To do
Reproduce every one of the entries below word for word, leaving out the pictures.

Supplied records
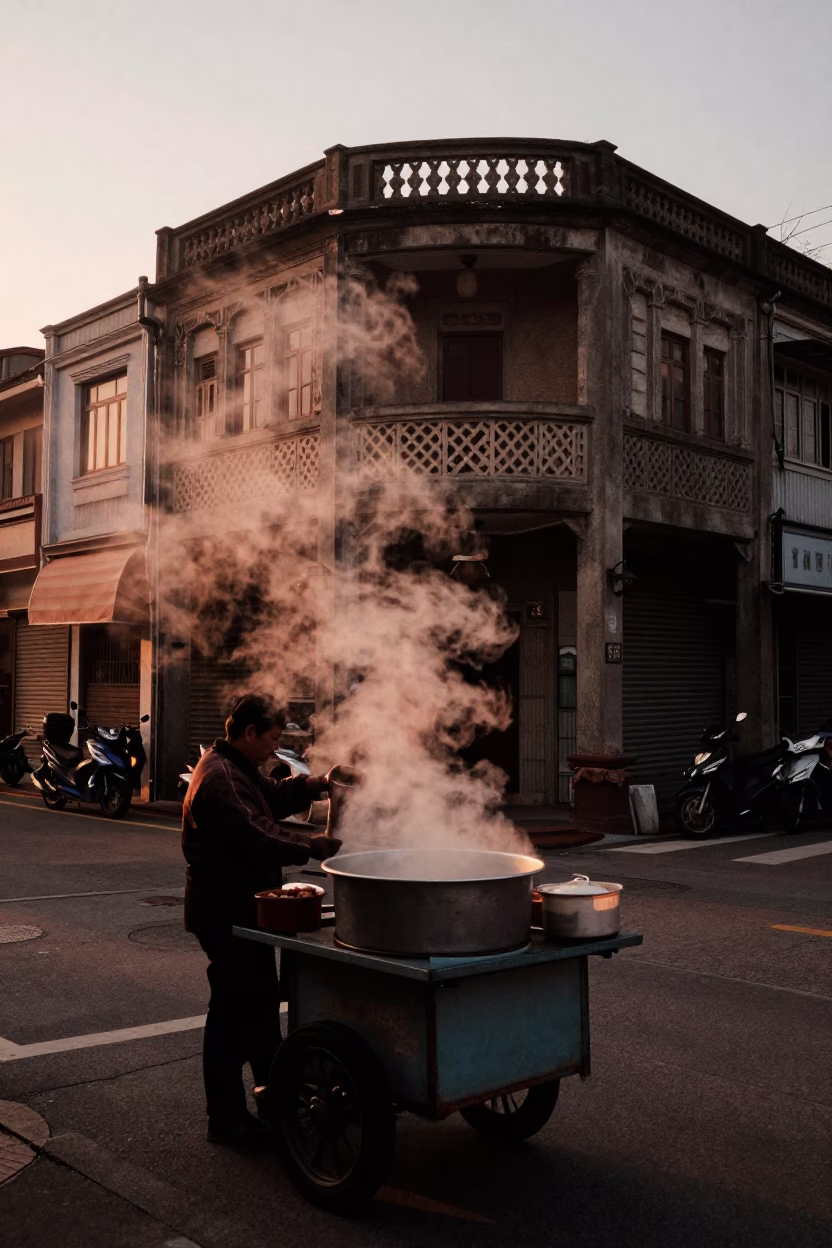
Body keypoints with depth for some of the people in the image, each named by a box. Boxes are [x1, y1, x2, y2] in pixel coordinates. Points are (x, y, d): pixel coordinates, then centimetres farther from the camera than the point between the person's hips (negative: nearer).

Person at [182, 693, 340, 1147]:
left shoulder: (238, 770, 13)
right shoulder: (219, 777, -22)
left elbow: (273, 796, 26)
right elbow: (255, 839, -29)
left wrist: (316, 784, 10)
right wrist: (310, 847, -19)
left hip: (243, 907, 11)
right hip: (225, 913, -11)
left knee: (261, 999, 21)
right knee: (233, 1008, -2)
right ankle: (225, 1118, 10)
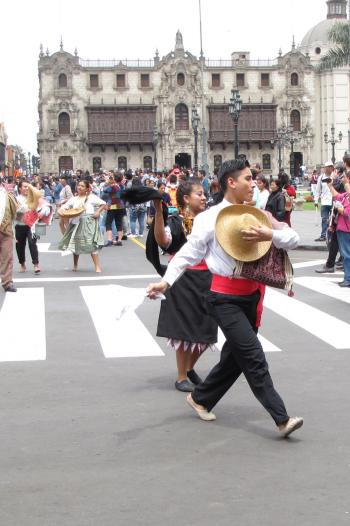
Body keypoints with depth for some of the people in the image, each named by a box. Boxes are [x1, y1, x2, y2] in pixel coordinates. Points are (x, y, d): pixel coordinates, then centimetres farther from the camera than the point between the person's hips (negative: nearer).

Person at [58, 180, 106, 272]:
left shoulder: (92, 197, -1)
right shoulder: (74, 199, 9)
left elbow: (103, 204, 2)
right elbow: (64, 207, 7)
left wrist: (98, 212, -12)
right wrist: (60, 211, -15)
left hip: (89, 223, -4)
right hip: (76, 223, 4)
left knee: (91, 245, -11)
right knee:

Answer to this exercise
Body keypoints with depth for some of the people in the image, each named by a box. Boxes are [x1, y1, x2, y2] in pixel coordinates. Points are (x, y, d): pixel coordinates, then centimetres farther from the camera than the point between the person's hips (negative: nearer).

Person at [182, 693, 340, 1147]:
left shoulder: (238, 770, 13)
right shoulder: (219, 777, -22)
left elbow: (273, 796, 26)
right elbow: (255, 839, -29)
left wrist: (316, 784, 10)
right wrist: (310, 847, -19)
left hip: (243, 907, 11)
right hip: (225, 913, -11)
left knee: (261, 999, 21)
right knee: (233, 1008, -2)
right ankle: (225, 1118, 10)
Body keypoints with depth for some of the people in the image, each named by a box. Boxes are [x1, y1, x2, y2] in pixel coordinates. Points are (x, y, d): pixel coordinates, then centimetres farther from the camera than the point between the person's hips (negative: nearer).

Person at [58, 180, 106, 272]:
left shoulder: (92, 197, -1)
right shoulder: (74, 199, 9)
left elbow: (103, 204, 2)
right elbow: (64, 207, 7)
left wrist: (98, 212, -12)
right wrist: (60, 211, -15)
left hip: (89, 223, -4)
right hip: (76, 223, 4)
left knee: (91, 245, -11)
right knee:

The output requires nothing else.